New York democaratic governor Andrew Cuomo on Monday announced that college education will be tuition free for students from middle-class background. This, however, is subject to conditions. Students can only gain the benefits of this initiative if they live and work in the state after they graduate.
The initiative was brought forward for students under the State University of New York (SUNY) and the City University of New York (SUNY) systems from families earning less than $ 125,000 a year. This makes nearly 940,000 families in New York eligible for free public college tuition in two and four year colleges in the state, according to reports.
Students who accept the “Excelsior Scholarship” have to work within the state of New York for the same amount of years as the year that they have taken the benefit of the scheme (commonly four years). Those who choose to work in a different state in this time period have to pay back the whole tuition amount in the form of a loan. The governor said that this was done to ensure that the free tuition is not taken advantage of.

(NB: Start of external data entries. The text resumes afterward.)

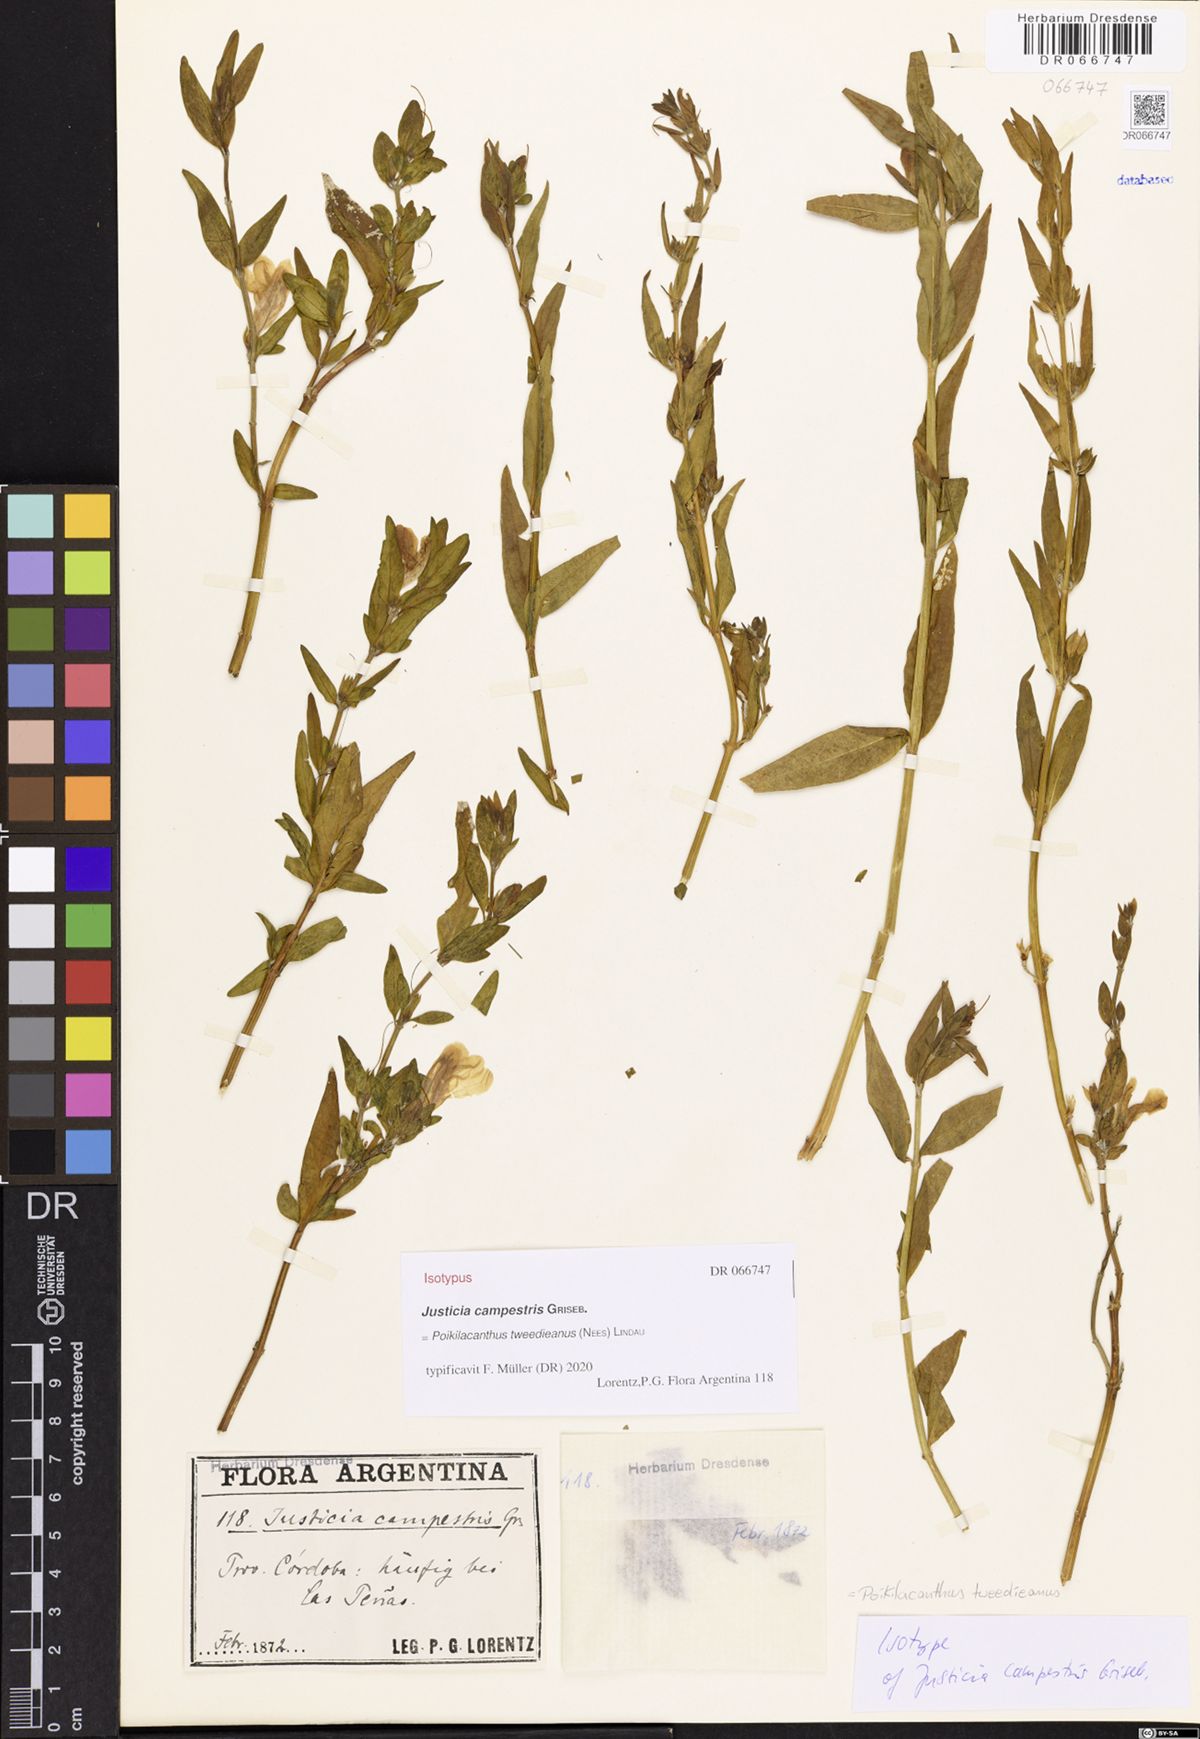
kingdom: Plantae
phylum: Tracheophyta
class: Magnoliopsida
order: Lamiales
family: Acanthaceae
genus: Poikilacanthus
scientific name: Poikilacanthus tweedianus
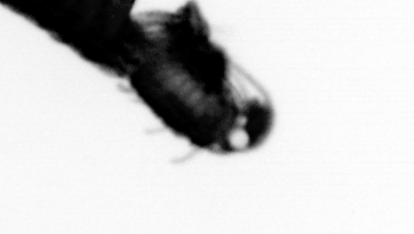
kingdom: Animalia
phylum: Annelida
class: Polychaeta
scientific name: Polychaeta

“Why should New Yorkers pay for your college education and then you pick up and you move to California? The concept of investing in you and your education is that you’re going to stay here and be an asset to the state. If you don’t want to stay here, then go to California now, let them pay for your college education,” Cuomo told state editorial writers.
The criteria to stay in New York has come under criticism on the point that it undercuts the promise of free tuition in case the students are not made aware of this condition before accepting the scholarship. Temple University professor Sara Goldrick-Rab said that students who would want to pursue better job opportunities outside of the state will face a “nasty shock” if they suddenly have to pay for the education which they thought was free.

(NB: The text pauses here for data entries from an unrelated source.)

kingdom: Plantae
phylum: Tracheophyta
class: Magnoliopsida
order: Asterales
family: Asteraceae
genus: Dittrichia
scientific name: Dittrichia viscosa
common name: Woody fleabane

“It’s absolutely bait and switch. You entice people with something they really, really need and then you penalize them if they can’t find a decent job and have to leave,” she said.
“We took the governor’s original plan and made it better, by requiring students to maintain a certain GPA and to live and work in New York after they graduate,” Senate Republican leadership spokesperson Scott Reif said. The state officials have also announced that students who sought the scholarship but have to leave for military service will be accommodated.
The scholarship has a further condition for students who accept the scholarship but pursue their graduate courses elsewhere. Such students will not need to pay back the “free” tuition as long as they return to New York after completing their studies.